12. Comment on your relationship with trust.

When I really value someone, it's easy to throw caution to the wind and appreciate them. But I still have my moments where I wonder if they're truly loyal to me. As far as those I don't know as well goes, it depends on the sort of vibe they give off to me. Some people, I like right away and am very friendly to right off the bat; if they're smiling in a non-creepy manner, if they don't ask questions that are too personal, etc. Others, I immediately have my guard up with and keep conversations brief with unless they show me that I might be wrong about them.

13. List some of the traits you: a) like; b) dislike most about yourself.

I don't like or dislike anything about myself. I keep an objective, un-biased stance as far as anything concerning myself is concerned. My sense of self-worth usually comes from the impact I leave on others.

14. What do you see or notice in others that most people don't?

I'm honestly probably not the most observant for some reason. My impressions of others have been wrong plenty of times.

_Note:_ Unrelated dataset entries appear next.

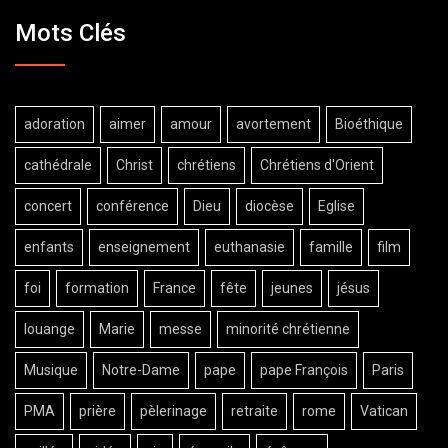
Mots Clés
adoration
aimer
amour
avortement
Bioéthique
cathédrale
Christ
chrétiens
Chrétiens d'Orient
concert
conférence
Dieu
diocèse
Eglise
enfants
enseignement
euthanasie
famille
film
foi
formation
France
fête
jeunes
jésus
louange
Marie
messe
minorité chrétienne
Musique
Notre-Dame
pape
pape François
Paris
PMA
prière
pèlerinage
retraite
rome
Vatican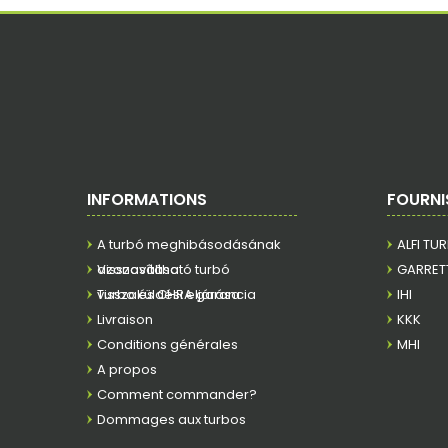
INFORMATIONS
FOURNI
A turbó meghibásodásának
ALFI TU
azonosítása
Visszaváltható turbó
GARRET
visszaküldési eljárása
Turbo és CHRA garancia
IHI
Livraison
KKK
Conditions générales
MHI
A propos
Comment commander?
Dommages aux turbos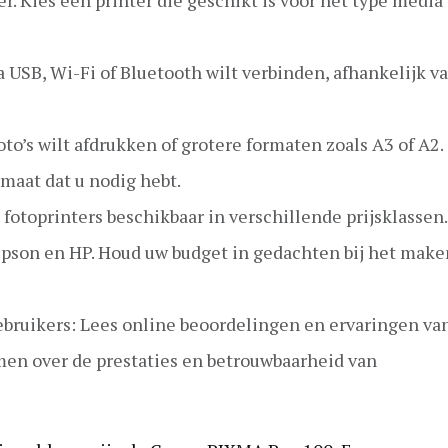
a USB, Wi-Fi of Bluetooth wilt verbinden, afhankelijk v
o’s wilt afdrukken of grotere formaten zoals A3 of A2.
rmaat dat u nodig hebt.
 fotoprinters beschikbaar in verschillende prijsklassen.
pson en HP. Houd uw budget in gedachten bij het make
bruikers: Lees online beoordelingen en ervaringen va
en over de prestaties en betrouwbaarheid van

15. If a stranger insults you, how do you respond/feel? What if they compliment you?

If they insult me: I talk back. But when I'm alone, I question whether or not what they said has any validity.

If they compliment me: I'm just glad I could make them feel good.

16. What's something you are: a) thankful you have; b) wish you could have? Why?

Thankful I have: My dad, who has been my best friend since I was born and who loves me unconditionally. And my boyfriend, who is my second best friend and who's seen me at my best and my worst yet still seems to love me, as well.

Wish you could have: A family of my own. It would make me feel secure, as I'm living with two people who started out as friends but feel more like strangers now. I want the unconditional love and comfort that comes with living with family.